Тотчас же множество ратников, арбалетчиков, алебардщиков и прочих людей епископа, которые в тот момент, когда народ входил во храм через главные врата, проникли туда же через боковые входы из монастыря и, расположившись в назначенных местах, как будто смешались с простолюдинами, тотчас же, повторяю, бросились на них, захватив врасплох: одних обезоружили, других ранили, третьим скрутили руки и всех взяли в полон. Четверо дюжих алебардщиков завладели юным вожаком восстания, не причинив ему вреда. Все двери внезапно оказались на запоре; хорошо вооруженные и многоопытные ратники появлялись из всех боковых приделов, из склепов… казалось даже, из-под могильных плит поднялись мертвецы.
В ужасе и страхе народ подчинился силе и даже не решался сопротивляться. Все совершилось в одно мгновение ока.
Мятеж был смертельно ранен в сердце и в голову: самые решительные и дельные из мятежников находились во храме, за пределами его был лишь хвост, огромный, но бездеятельный и сам по себе нежизнеспособный.
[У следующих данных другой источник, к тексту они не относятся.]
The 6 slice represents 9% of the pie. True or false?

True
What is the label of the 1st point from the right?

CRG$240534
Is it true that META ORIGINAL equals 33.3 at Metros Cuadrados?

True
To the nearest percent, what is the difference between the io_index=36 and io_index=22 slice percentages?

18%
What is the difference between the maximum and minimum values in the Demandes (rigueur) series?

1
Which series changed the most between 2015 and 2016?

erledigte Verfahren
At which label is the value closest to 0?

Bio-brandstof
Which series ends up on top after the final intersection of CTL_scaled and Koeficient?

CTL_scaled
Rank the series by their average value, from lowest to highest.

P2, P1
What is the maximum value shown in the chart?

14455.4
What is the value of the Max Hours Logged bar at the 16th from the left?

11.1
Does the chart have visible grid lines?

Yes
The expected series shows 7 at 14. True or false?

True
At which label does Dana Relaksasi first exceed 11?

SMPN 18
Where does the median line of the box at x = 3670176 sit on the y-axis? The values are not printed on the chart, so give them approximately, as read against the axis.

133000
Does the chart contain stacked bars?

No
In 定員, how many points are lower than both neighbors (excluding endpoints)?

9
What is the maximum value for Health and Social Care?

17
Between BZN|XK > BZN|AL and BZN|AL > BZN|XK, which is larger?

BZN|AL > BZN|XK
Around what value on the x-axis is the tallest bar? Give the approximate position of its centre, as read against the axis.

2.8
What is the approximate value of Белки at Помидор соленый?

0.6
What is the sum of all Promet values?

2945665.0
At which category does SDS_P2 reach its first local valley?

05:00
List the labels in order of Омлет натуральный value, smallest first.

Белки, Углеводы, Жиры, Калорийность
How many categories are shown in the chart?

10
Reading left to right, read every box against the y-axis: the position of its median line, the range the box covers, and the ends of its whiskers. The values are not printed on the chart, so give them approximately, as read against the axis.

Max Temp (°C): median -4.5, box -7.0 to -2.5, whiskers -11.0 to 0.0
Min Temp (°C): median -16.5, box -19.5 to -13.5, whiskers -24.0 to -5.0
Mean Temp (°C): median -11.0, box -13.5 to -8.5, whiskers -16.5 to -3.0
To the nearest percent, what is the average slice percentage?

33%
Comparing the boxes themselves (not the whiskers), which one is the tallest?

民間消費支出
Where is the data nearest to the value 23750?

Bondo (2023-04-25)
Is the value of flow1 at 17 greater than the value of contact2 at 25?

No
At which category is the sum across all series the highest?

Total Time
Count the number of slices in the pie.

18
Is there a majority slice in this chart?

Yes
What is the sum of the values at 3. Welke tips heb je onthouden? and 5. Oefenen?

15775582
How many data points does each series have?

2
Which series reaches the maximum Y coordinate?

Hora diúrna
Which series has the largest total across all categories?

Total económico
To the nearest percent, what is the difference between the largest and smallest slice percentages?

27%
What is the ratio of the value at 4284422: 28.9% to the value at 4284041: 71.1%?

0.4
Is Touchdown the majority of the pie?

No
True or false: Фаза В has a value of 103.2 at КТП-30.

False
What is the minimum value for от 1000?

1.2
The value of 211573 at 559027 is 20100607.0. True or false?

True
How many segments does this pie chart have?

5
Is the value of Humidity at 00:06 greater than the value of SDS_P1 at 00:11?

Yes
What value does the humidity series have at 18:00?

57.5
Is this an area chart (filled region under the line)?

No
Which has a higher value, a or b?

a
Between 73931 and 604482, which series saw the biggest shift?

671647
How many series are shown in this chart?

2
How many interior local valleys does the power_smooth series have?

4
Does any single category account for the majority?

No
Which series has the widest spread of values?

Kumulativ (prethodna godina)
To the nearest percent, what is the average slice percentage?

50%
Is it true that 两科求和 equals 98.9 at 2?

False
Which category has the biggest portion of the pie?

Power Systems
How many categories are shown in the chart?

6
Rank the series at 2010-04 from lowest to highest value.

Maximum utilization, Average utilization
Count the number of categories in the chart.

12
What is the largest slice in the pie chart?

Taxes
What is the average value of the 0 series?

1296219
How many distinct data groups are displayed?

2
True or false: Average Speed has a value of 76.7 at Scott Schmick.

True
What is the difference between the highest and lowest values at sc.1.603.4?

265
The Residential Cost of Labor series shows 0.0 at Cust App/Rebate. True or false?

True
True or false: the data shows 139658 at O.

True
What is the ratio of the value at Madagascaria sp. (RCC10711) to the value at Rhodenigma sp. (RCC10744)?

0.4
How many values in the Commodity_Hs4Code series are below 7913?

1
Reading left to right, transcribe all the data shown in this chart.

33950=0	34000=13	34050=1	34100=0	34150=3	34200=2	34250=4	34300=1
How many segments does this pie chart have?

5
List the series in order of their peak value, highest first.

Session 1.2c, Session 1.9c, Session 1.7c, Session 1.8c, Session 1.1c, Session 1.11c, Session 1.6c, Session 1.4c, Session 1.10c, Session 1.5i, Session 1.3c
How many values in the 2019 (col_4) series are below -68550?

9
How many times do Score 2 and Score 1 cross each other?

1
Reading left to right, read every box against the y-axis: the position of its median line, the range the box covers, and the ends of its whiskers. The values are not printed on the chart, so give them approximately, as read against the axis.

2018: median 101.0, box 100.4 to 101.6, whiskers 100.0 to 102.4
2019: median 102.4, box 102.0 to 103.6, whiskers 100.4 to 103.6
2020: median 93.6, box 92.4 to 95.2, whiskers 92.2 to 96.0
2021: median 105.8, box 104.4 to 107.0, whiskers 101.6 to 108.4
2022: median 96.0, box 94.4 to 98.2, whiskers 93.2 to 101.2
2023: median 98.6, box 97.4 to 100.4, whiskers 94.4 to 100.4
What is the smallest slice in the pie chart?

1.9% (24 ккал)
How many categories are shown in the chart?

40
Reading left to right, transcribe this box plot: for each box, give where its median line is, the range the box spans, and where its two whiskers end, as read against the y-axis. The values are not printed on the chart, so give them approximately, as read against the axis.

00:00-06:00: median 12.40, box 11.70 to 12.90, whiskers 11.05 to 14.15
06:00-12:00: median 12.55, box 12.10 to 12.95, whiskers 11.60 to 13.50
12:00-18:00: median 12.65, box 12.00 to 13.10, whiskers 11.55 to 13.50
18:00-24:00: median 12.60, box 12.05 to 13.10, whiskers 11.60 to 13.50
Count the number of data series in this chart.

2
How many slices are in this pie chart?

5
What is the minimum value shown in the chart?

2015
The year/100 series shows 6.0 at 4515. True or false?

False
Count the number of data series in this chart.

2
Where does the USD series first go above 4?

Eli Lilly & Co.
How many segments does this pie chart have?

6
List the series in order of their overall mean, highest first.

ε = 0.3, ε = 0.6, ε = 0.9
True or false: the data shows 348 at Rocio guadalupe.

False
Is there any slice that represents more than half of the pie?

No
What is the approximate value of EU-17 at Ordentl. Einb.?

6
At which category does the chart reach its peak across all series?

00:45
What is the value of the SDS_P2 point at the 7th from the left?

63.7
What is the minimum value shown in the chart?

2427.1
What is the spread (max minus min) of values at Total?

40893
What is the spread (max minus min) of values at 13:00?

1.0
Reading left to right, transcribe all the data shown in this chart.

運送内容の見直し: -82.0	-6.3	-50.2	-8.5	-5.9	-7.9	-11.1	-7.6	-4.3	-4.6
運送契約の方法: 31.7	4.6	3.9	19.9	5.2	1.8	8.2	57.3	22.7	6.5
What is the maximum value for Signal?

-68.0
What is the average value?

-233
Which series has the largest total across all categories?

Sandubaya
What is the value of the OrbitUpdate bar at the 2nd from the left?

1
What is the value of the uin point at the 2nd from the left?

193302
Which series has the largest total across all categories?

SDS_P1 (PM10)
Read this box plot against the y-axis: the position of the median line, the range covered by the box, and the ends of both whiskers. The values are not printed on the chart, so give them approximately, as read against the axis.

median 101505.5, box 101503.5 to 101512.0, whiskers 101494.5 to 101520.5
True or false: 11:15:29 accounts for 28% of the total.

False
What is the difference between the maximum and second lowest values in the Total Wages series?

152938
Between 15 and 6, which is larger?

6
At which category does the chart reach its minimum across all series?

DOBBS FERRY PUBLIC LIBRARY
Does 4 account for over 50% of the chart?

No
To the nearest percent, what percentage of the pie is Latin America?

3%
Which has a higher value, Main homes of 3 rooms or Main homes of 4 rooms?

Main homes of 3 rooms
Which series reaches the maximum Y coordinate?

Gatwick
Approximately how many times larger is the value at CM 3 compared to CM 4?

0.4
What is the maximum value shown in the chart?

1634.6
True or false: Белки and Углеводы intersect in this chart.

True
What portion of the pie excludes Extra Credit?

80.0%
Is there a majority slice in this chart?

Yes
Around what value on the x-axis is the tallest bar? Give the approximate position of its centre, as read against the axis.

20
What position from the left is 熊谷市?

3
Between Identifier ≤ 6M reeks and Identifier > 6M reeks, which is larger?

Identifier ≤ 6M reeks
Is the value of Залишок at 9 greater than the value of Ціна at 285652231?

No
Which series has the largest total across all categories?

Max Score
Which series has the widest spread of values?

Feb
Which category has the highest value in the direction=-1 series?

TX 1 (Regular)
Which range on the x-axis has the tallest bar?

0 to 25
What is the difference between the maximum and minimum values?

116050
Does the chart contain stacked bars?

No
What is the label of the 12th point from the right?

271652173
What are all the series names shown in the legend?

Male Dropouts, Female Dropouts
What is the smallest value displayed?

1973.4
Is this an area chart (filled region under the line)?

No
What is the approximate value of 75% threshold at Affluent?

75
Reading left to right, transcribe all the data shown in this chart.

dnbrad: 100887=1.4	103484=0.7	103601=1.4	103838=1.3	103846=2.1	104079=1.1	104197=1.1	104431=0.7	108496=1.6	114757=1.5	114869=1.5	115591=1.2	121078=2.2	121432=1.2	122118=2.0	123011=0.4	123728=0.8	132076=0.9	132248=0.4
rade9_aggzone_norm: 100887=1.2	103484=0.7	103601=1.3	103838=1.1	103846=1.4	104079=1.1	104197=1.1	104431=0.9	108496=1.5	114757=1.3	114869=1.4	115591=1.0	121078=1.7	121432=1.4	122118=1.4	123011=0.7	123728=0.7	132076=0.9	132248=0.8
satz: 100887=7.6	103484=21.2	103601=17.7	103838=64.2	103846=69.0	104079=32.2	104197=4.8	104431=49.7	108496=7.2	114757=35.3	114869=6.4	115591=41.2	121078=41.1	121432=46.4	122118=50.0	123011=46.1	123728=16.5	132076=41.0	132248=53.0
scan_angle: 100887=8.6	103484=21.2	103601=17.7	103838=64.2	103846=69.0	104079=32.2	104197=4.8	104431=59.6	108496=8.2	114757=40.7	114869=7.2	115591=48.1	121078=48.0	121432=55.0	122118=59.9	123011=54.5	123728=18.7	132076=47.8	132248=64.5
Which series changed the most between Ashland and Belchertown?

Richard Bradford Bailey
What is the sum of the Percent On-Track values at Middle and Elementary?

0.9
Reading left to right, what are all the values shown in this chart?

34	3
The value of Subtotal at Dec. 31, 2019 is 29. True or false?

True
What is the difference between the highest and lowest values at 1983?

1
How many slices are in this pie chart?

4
— Привести ко мне этого юношу! — вскричал епископ, встав с престола. — Не касайтесь и волоска на голове его, но, если понадобится, свяжите, он обезумел, безрассудства этого сброда помутили ему разум. Вот так. Хорошо! Приведите его ко мне.
Так восклицал епископ, ни на что более не обращая внимания, ибо среди всей этой толпы он никого более не видел и ничто более не занимало ума его средь бурных стычек, порожденных таким множеством враждующих устремлений, — он видел лишь своего студента Васко, юношу, который был светом его очей и из которого злодеи-бунтовщики хотели сделать ворона, дабы он эти очи выклевал.